Expectations that Iran would move closer to the US after the nuclear deal have to be put aside, at least for the foreseeable future. Supreme Leader Khameini has closed off further dialog with Washington, synchronized the media with the mullahs and generals, tested the limits of the nuclear deal, and aligned his country’s foreign policy with Russia’s.
Iranian troops serve on the ground in Syria with Russian air cover. More recently, Iran and Russia have engaged in high-level meetings and in the last few weeks, begun an effort to weaken the US position in Iraq, if not end it altogether. The move is short-sighted.
Dilemma for Iraq
Russia has offered to expand its air campaign in support of Syrian forces into supporting those of Iraq, which heretofore have relied on US airpower. Nothing has yet come of Russia’s offer, though.
More recently, Shia militias backed by Iran have warned that if US ground troops were reintroduced into Iraq, the Shia fighters would battle them. Shia politicians, many of them from movements aligned with Iran since the Iran-Iraq War of the eighties, have also voiced fierce opposition to a greater US presence.
Despite continued common danger from ISIL, Shia militias have skirmished with Kurdish peshmerga, who have driven ISIL from their lands – with US help. Iranian special forces have played a part as well, though not as substantial a part as Tehran wishes. Shia militias have brought Shia Kurds into their ranks to fight their kin.
The Baghdad government of PM Abadi, himself a Shia, has thus far refused to heed the anti-US counsel from Tehran, Moscow, and his fellow politicians.
The US has countered by offering Abadi US helicopter gunship support and tactical military advisers for the ongoing battle to expel ISIL from Ramadi. This affords Abadi the opportunity to draw from American, Iranian, and perhaps Russian resources, without becoming overly dependent on either side – a judicious move, but one that Tehran and Moscow will not like.
Risk for Iran
Attempting to expel the US holds little risk for Russia but a considerable amount for Iran. Iran’s antipathy toward the US risks alienating Kurdistan which has benefited from American support against Saddam and ISIL. Kurdistan will be loth to see the US pushed out. It wants US support in selling crude in the West and ultimately in gaining fuller autonomy and one day, independence.
The US has recently signaled that Kurdistan figures in its plans for a network of bases to counter Islamist militancy from West Africa to Central Asia. That will entail aid, arms, and diplomatic support.

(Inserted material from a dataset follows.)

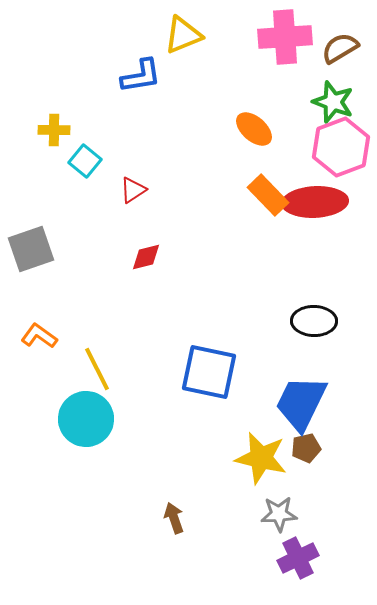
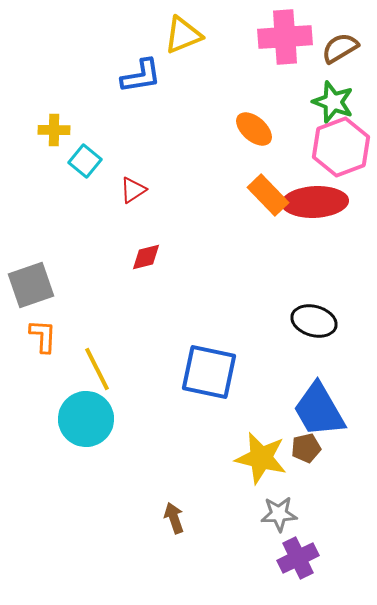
gray square: moved 36 px down
black ellipse: rotated 15 degrees clockwise
orange L-shape: moved 4 px right; rotated 57 degrees clockwise
blue trapezoid: moved 18 px right, 7 px down; rotated 56 degrees counterclockwise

Increased tension between Kurdistan and Iran will lead to greater unrest in the Kurdish region of northwestern Iran. It could preclude a potential export route for Kurdish oil through Iran’s pipeline system.
The Iranian-Russian pressure could also lead to the further disintegration of Iraq. Kurdistan is already well out the gate and the Sunni west is now more part of Isil-stan than Iraq. If Baghdad moves closer to Iran, Sunni hostility will grow immensely, both in Iraq and the region, and determination to fight the “Persians” will find generous regional support.
There is potential for Kurdistan and Sunni-stan not only to distance themselves from Iraq and Iran, but also to rely far more on the US and the Sunni monarchies – a calamity for Iran. Tehran’s anti-US policy reflects theocratic and military certainty more than it does the pragmatism that has been in evidence over the last quarter century. The policy also reflects a trust in Russia that is unwarranted and dismissive of centuries of hostility between the two countries.